I advise reading Existentialism as a Humanism if you have some time. A fairly good and short intro.
http://marxists.org/reference/archive/sartre/works/exist/sartre.htm
The Insurrection
12th November 2011, 00:30
I prefer Camus and the ideas of absurdism. I think he articulates the nature of existence better. L'Etranger is an amazing book.
Susurrus
12th November 2011, 00:48
I prefer Camus and the ideas of absurdism. I think he articulates the nature of existence better. L'Etranger is an amazing book.
Both are quite good.
cb9's_unity
17th November 2011, 08:05
I'm just beginning with Sartre and philosophy itself. However, I find existentialism to be a great compliment to my Marxism, in that it puts the actual individual far more in the forefront than any right wing 'individualist' philosophy while also affirming man's responsibility to mankind.
Marx put man's creative faculties at the center of his view of what humans are. It seems to me that that is basically a positive way of saying existence precedes essence. Man is able to change himself and the world around him because he is not bound to his instincts (his essence).
El Louton
17th November 2011, 17:42
Very cool though I haven't read much (and not sure I will anytime soon, too many things to read)
Dad met him and thinks he is awesome
Wow lucky guy! When and where? What was he like?
L.A.P.
22nd November 2011, 20:00
Because it implies something else exists beyond a common perception of reality with no shred of evidence.
Actually from reading the first few pages of Being and Nothingness Sartre makes your same argument using Nietzsche to back it up.

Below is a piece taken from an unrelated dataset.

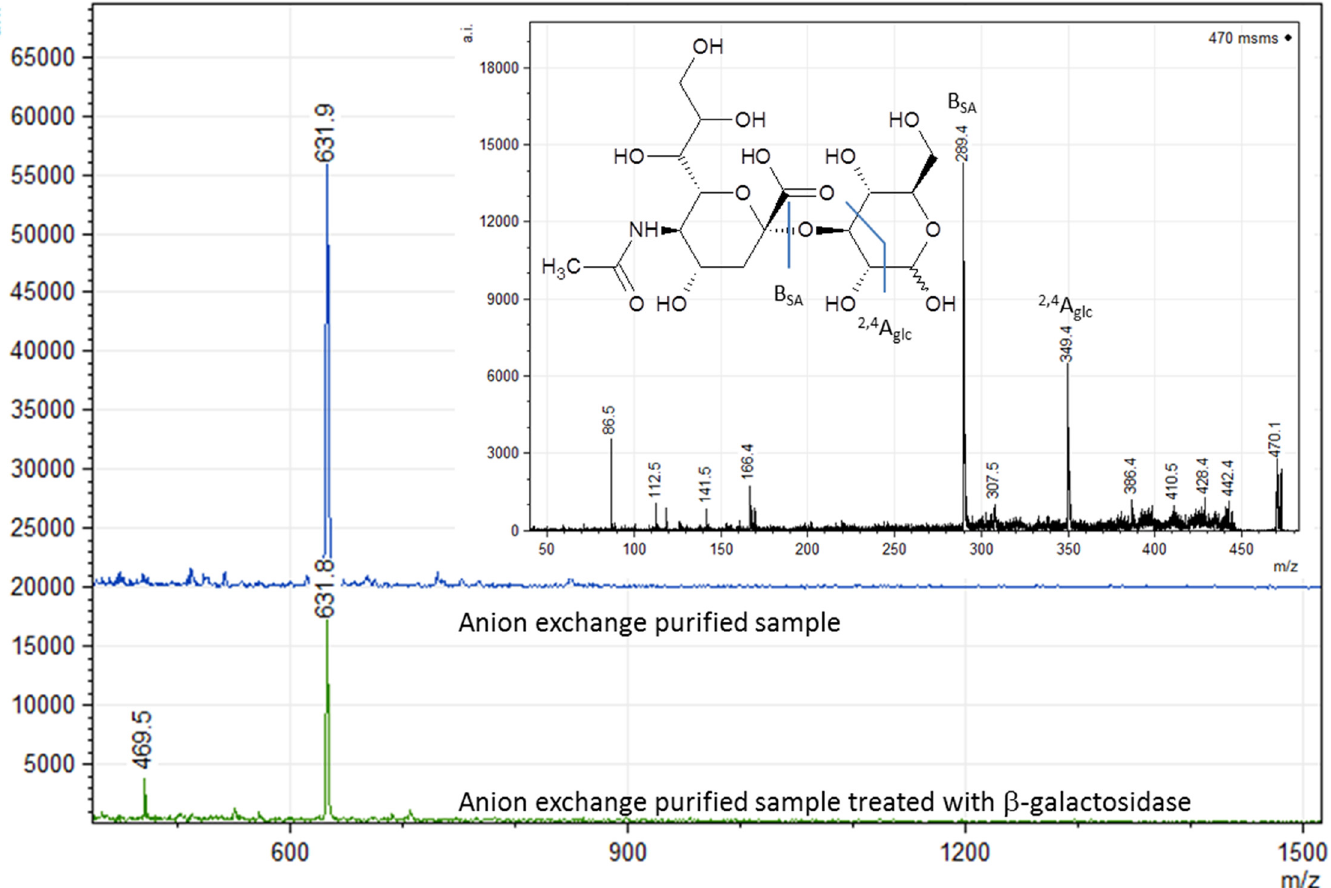
Fig 5. Identification of the novel trans-sialylation product by MALDI-TOF. MALDI-TOF of anion exchange purified SialH reaction mixture, i.e. all sialylated compounds in the reaction mixture, before and after β -galactosidase treatment. MALDI-TOF/TOF of m/z 632 in the untreated sample is consistent with the presence of a SL type compound. MALDI-TOF/TOF of m/z 470 ion in the β -galactosidase treated sample is the result of sialyllactose breakdown, which suggests a non-sialylated galactose moiety and thus, a sialylated glucose moiety. MS-MS of the m/z 470 ion is consistent with breakdown of sialylated glucose. Two ions resulted in significant peaks (B SA = sialic acid-ion and A glc = glucose-ion) and are, together with the suggested bond cleavage, indicated in the figure.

"But if we once get away from what Nietzsche called 'the illusion of worlds-behind-the-scene,' and if we no longer believe in the being-behind-the-appearance, then the appearance becomes full positivity; its essence is an "appearing" which is no longer opposed to being but on the contrary is the measure of it."
-Jean-Paul Sartre
Magón
23rd November 2011, 00:14
Interesting, so you have a sociological interpretation of it. I disagree, there is a fundamental human nature, and that is expressed in our genome. But it varies much more than what people think.
After reading Existentialism is a Humanism awhile back actually for a class, Sartre basically stated that if there is a Human Nature, it's not as we define it, or as society folds it to be for society. There are so many variables and ways Humans can be Humans, that calling specific actions "Human Nature" is inevitably going to lead to some problems because what some see as such, some others might not, so the circle goes and Human Nature can never truly be defined as certain actions/reactions to events, etc. will always be different to each varying person.
Though many people in society fold to social norms, and thus react as society wants them to, many people do (on the inside) react differently than they would show on the outside.
o well this is ok I guess
24th November 2011, 00:20
I find this criticism acceptable.
that fucking voice
OhYesIdid
26th November 2011, 14:57
"Existentialism is a Humanism" changed my life. I entirely agree with it being a compliment to Marxism, but I'm always curious to learn more, so I ask of you: in what way is it a step back from Heiddeger? I don't know much about Heiddeger, but I'm pretty sure Husserl was the father of phenomenological nonsense, so talking about a Husserlian perspective as something positive seems counter intuitive.
at least, that's how I see it anyway.